● **TEXT SECTION**:

+ + + + + + +

The Bit Player () is a 2013 Filipino socio-realist drama-comedy film by Jeffrey Jeturian. The film stars Vilma Santos as Loida Malabanan, who spends her days dreaming of her big break while working with the country’s best small screen actors. The film competed under the Directors Showcase sidebar of 9th Cinemalaya Independent Film Festival. It topped the box office in all four venues of said festival. The film was released in mainstream theaters by Star Cinema on August 14, as part of their 20th Anniversary offering.

The film had its international premiere at the 2013 Toronto International Film Festival, set from September 5 to 15, under Contemporary World Cinema section. It also showed at the 2013 San Diego Asian Film Festival.

+ + + + + + +

● **GIVEN INFORMATION**:
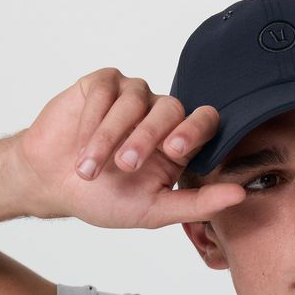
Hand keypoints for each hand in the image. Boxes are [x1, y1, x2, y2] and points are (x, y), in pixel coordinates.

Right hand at [11, 67, 245, 228]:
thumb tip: (241, 195)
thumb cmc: (106, 200)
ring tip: (89, 169)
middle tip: (125, 166)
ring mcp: (133, 96)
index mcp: (180, 144)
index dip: (195, 130)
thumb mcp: (154, 211)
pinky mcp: (103, 83)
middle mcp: (161, 115)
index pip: (206, 123)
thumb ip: (197, 204)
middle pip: (171, 109)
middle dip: (146, 138)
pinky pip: (106, 91)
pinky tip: (79, 146)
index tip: (174, 149)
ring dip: (110, 137)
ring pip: (135, 101)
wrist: (53, 185)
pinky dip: (91, 120)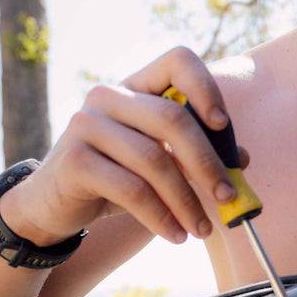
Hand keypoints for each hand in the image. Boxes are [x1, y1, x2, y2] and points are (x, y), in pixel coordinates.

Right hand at [0, 47, 247, 246]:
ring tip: (201, 230)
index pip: (178, 61)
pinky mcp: (76, 161)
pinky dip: (161, 217)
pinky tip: (175, 235)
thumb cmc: (116, 178)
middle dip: (208, 163)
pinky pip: (132, 190)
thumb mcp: (160, 163)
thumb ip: (197, 154)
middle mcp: (109, 96)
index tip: (223, 125)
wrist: (54, 206)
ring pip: (155, 160)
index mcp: (136, 86)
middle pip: (174, 119)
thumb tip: (242, 159)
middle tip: (228, 197)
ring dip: (186, 201)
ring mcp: (87, 125)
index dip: (206, 87)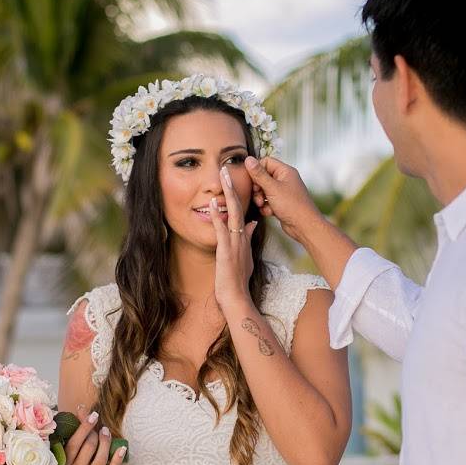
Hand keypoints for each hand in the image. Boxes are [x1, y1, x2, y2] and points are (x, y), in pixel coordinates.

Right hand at [62, 405, 125, 464]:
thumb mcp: (66, 455)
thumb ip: (73, 435)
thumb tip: (81, 409)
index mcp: (62, 464)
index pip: (74, 443)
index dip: (84, 427)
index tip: (93, 414)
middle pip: (88, 448)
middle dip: (96, 434)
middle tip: (101, 427)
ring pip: (100, 460)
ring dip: (106, 443)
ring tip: (107, 433)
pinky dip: (117, 460)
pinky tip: (122, 448)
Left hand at [211, 165, 257, 309]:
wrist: (237, 297)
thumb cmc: (237, 279)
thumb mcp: (246, 255)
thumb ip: (248, 237)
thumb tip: (252, 223)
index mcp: (243, 237)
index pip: (242, 210)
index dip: (238, 193)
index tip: (233, 177)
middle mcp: (241, 237)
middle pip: (239, 206)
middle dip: (232, 186)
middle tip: (227, 167)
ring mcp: (235, 243)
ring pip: (233, 213)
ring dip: (227, 193)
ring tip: (223, 175)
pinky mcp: (226, 251)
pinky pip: (222, 229)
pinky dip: (217, 215)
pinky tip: (212, 202)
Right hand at [245, 156, 322, 243]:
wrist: (304, 226)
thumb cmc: (292, 206)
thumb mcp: (272, 188)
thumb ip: (259, 174)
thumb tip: (248, 159)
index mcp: (285, 171)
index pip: (266, 162)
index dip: (257, 170)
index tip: (252, 181)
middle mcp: (285, 180)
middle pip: (263, 177)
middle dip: (257, 187)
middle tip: (258, 195)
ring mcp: (283, 192)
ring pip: (264, 190)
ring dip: (260, 198)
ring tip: (263, 204)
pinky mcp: (281, 203)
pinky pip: (267, 201)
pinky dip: (266, 207)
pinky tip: (270, 212)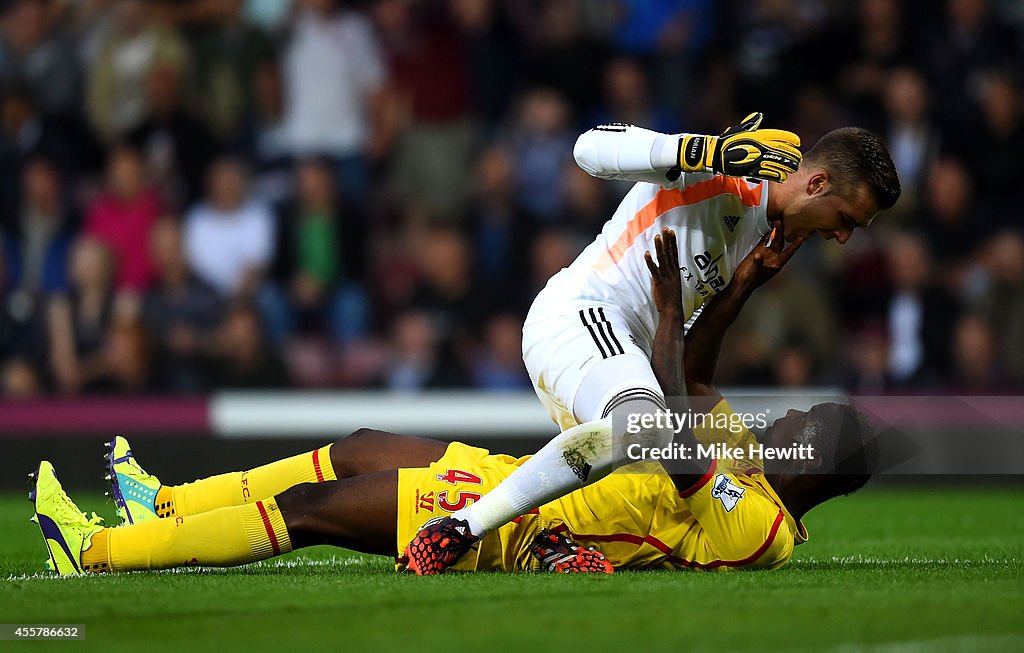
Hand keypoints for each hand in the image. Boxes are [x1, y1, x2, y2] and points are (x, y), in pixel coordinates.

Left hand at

+ + + + + + +

● **ACTIVITY**:
Please list every film festival where the text about The Bit Player says the film was shown.

● **RESPONSE TO THE EXERCISE**:
- 9th Cinemalaya Independent Film Festival
- 2013 Toronto International Film Festival
- 2013 San Diego Asian Film Festival